[ASSIGNED TASK]
Can you resume the forum thread about learning snowboard 180s and 360s, carrying it on from the point where it stops?

[READING PASSAGE]
——
# 180s and 360s help please!



## Devilbird (Oct 29, 2013)

Hey all looking for advice on how to do 180s and 360s as I'm getting serious about improving my riding this year and specifically want to learn some tricks as it's the area I'm most lacking.

My biggest issue with them when I've tried is not getting full rotation and often landing with the edge of my board down the slope which leads to falling. Also if I want to do it off natural features while going down the slope rather than in the park I'm having trouble getting the pop required. Am I supposed to flatten out at the last second before I jump or do I pop off an edge? If the latter how so because it feels awkward when I've tried it off my heel edge and I don't get nearly as much air.

Also any other tricks you suggest learning? (I've got board slides and basic grabs down decently well at this point.)


----------



## 24WERD (May 9, 2012)

Serious question: Do you know how to carve and link turns?

Goto Youtube and look at snowboardaddiciton or google it.

There is also a discount link somewhere around here up top.


----------



## 24WERD (May 9, 2012)

oh and also try How To Snowboard Videos, Tips & Snowboard Lessons - Snomie.com by our own Jed on here

and Free Learn to Snowboard Videos | SnowProfessor

They all have youtube channels as well.

Lots of free stuff out there.


----------



## ryannorthcott (Dec 17, 2010)

Well you'll want 180s both ways down before you attempt 3s. Starting with frontside 180s you'll want to pop off your toe edge, with a slight prewind as you approach the jump. Pop straight up off your toes and release the small windup, then stomp on your toe edge to ride away. Backside are a bit more tricky as you have to commit to landing blindly and make sure you come all the way around and continue down the mountain. If you are comfortable switch then backside 180s will be more natural to land. I'd master those before attempting the elusive 360


----------



## Casual (Feb 9, 2011)
——
[COLLECTED DATA]

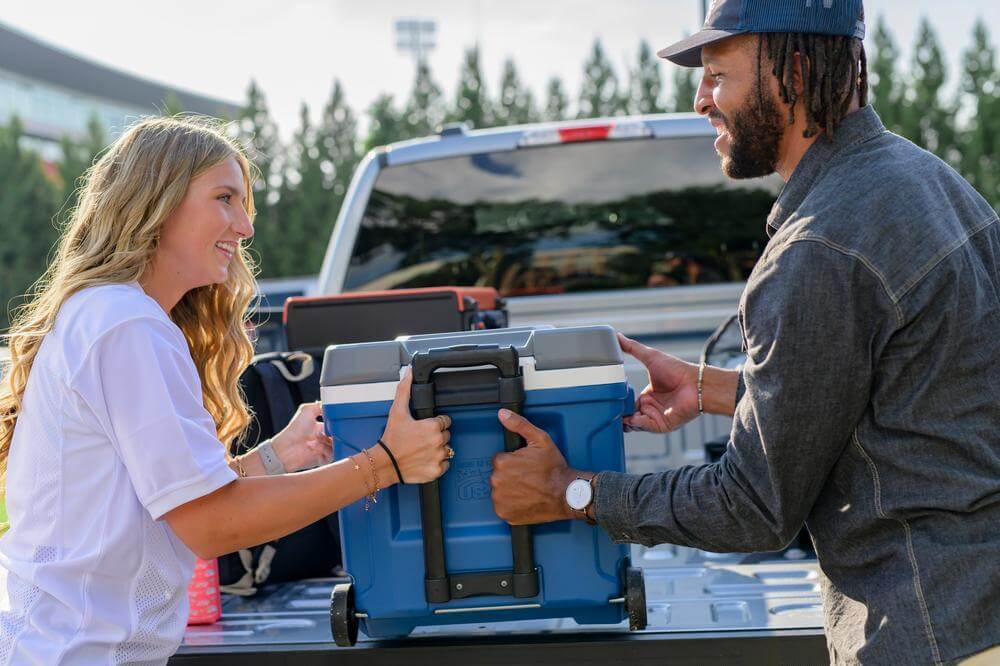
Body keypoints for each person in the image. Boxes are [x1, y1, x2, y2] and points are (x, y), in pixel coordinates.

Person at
——
[RESPONSE TO THIS EXERCISE]
There's a lot of good tutorials out there, nobody could explain it all typing in a forum. Go watch YouTube, snowboard addiction and a few others just look up the trick by name. 

You won't get as much pop heel side unless you have a super good ollie, that comes in time, for now it's going to be hard to pop off your heels because that's not how your body is built. Your built to jump off your toes.

Anyways look up the tutorials on YouTube, seeing it is much better than reading.


----------



## Devilbird (Oct 29, 2013)

24WERD said:


> Serious question: Do you know how to carve and link turns?
> 
> Goto Youtube and look at snowboardaddiciton or google it.
> 
> There is also a discount link somewhere around here up top.


 To answer the question yes. I would consider myself on the low end of advance or maybe high intermediate in terms of general riding (down runs or in bowls) but on the park side I'm at the beginner level since I've never had the opportunity to just work on it on a consistent basis until now.


----------



## MGD81 (Mar 13, 2012)

ryannorthcott said:


> Well you'll want 180s both ways down before you attempt 3s. Starting with frontside 180s you'll want to pop off your toe edge, with a slight prewind as you approach the jump. Pop straight up off your toes and release the small windup, then stomp on your toe edge to ride away. Backside are a bit more tricky as you have to commit to landing blindly and make sure you come all the way around and continue down the mountain. If you are comfortable switch then backside 180s will be more natural to land. I'd master those before attempting the elusive 360


If you try and LEARN front 1's, or 3's off your toes, your gonna have a bad time.


----------



## ryannorthcott (Dec 17, 2010)

How so? Never said anything about 3s off the toe but it only makes sense to learn 1s that way, it's the more natural body movement.


----------



## Jed (May 11, 2011)

As already mentioned, there are a lot of video tutorials out there that go over the basic steps. Watch them, figure out the basic steps and if you have any specific questions post it here and I'll help out, but honestly if I had to write a guide to 360s in text, it would be a few thousand words long at least since it's a very complicated topic.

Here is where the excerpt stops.